There are three diverse types of geodatabases. The personal geodatabase was developed for single-user editing, whereby two editors cannot work on the same geodatabase at a given time. The personal geodatabase employs the Microsoft Access DBMS file format and maintains a size limit of 2 gigabytes per file, although it has been noted that performance begins to degrade after file size approaches 250 megabytes. The personal geodatabase is currently being phased out by ESRI and is therefore not used for new data creation.
The file geodatabase similarly allows only single-user editing, but this restriction applies only to unique feature datasets within a geodatabase. The file geodatabase incorporates new tools such as domains (rules applied to attributes), subtypes (groups of objects with a feature class or table), and split/merge policies (rules to control and define the output of split and merge operations). This format stores information as binary files with a size limit of 1 terabyte and has been noted to perform and scale much more efficiently than the personal geodatabase (approximately one-third of the feature geometry storage required by shapefiles and personal geodatabases). File databases are not tied to any specific relational database management system and can be employed on Windows and UNIX platforms. Finally, file geodatabases can be compressed to read-only formats that further reduce file size without subsequently reducing performance.
The third hybrid ESRI format is the ArcSDE geodatabase, which allows multiple editors to simultaneously work on feature datasets within a single geodatabase (a.k.a. versioning). This format can be employed on Windows and UNIX platforms like the file geodatabase. However, the file size is limited to 4 gigabytes, and its proprietary nature requires an ArcInfo or ArcEditor license for use. The ArcSDE geodatabase is implemented on the SQL Server Express software package, a free DBMS platform developed by Microsoft.

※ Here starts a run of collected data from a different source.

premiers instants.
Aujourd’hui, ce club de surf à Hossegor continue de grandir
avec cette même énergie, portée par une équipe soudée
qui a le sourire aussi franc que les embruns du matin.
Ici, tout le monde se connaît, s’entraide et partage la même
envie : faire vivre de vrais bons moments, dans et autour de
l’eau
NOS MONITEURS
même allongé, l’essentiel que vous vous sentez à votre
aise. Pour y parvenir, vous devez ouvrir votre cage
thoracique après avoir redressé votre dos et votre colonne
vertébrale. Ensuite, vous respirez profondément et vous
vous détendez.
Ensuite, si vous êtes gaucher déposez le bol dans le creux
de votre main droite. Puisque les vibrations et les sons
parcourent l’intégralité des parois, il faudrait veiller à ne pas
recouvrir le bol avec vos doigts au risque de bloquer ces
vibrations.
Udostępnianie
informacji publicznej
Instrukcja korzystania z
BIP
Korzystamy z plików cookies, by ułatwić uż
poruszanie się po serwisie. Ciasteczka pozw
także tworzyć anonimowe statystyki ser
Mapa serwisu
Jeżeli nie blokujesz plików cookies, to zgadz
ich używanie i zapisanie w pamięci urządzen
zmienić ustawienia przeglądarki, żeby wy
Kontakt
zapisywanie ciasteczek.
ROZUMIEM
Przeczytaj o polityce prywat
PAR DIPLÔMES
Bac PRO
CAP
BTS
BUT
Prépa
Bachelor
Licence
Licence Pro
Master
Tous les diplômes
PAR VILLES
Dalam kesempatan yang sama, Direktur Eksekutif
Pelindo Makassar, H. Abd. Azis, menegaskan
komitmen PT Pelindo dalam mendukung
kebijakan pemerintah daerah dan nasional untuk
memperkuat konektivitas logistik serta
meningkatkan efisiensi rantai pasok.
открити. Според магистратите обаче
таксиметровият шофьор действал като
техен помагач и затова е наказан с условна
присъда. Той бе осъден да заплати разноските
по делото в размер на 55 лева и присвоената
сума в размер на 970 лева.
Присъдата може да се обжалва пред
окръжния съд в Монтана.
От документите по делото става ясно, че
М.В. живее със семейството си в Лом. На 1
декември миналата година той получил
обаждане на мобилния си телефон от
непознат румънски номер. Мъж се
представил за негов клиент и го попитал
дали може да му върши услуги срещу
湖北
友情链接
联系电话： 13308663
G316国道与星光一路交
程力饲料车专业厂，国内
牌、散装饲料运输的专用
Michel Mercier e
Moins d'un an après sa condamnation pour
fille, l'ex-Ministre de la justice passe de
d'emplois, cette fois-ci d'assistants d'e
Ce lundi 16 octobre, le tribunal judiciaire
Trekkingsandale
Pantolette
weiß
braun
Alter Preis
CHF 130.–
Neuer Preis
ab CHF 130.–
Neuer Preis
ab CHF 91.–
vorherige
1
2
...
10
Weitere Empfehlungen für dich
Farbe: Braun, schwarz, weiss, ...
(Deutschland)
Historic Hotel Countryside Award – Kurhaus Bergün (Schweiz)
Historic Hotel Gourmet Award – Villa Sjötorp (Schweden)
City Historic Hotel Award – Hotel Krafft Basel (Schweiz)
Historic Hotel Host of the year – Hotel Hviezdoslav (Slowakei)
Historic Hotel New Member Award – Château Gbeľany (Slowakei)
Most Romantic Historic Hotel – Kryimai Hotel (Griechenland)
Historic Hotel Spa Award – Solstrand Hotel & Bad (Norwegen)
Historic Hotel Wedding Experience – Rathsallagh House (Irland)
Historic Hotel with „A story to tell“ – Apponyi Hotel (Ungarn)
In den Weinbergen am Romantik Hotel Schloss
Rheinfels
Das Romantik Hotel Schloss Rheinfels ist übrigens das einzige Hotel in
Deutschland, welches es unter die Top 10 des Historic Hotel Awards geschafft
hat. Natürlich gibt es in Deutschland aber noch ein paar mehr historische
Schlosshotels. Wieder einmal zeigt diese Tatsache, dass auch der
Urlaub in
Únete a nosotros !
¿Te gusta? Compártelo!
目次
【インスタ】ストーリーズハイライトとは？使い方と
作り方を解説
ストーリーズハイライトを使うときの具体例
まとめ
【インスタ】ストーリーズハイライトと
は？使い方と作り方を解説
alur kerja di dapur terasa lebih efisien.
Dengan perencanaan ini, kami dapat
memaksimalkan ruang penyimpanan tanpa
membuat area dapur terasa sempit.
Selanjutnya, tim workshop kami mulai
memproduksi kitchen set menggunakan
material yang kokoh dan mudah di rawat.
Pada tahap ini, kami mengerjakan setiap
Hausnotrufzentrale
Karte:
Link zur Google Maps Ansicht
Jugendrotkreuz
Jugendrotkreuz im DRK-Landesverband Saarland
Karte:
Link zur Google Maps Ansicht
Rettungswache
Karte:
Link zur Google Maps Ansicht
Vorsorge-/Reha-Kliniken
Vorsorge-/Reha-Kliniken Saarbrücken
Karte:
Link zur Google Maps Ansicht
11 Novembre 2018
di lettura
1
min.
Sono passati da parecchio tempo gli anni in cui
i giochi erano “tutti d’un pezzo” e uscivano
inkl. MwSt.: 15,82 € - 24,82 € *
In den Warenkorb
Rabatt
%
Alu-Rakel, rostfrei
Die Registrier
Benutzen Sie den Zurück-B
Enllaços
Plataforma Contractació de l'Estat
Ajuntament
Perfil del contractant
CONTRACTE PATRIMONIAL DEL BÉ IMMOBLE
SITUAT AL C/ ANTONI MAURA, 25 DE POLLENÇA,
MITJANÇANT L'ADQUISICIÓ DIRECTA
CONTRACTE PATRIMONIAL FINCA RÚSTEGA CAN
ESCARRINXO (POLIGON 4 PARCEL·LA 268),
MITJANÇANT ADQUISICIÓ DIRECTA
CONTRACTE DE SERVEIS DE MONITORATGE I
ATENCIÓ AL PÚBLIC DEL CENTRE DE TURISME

In addition to the geodatabase, Adobe Systems Incorporated’s geospatial PDF (Portable Document Format) is an open-source format that allows for representing geometric entities such as points, lines, and polygons. In addition, geospatial PDFs can be used to find and mark coordinate pairs, measure distances, reproject files, and georegister raster images. This format is handy as the PDF is widely accepted as the preferred standard for printable web documents. Although functionally similar, the geospatial PDF should not be confused with the GeoPDF format developed by TerraGo Technologies. Instead, the GeoPDF is a branded version of the geospatial PDF.
Finally, Google Earth supports a new, open-source, hybrid file format called a KML (Keyhole Markup Language). KML files associate points, lines, polygons, images, 3-D models, longitude and latitude values, and other view information such as tilt, heading, altitude, etc. KMZ files are commonly encountered, and they are zipped versions of KML files.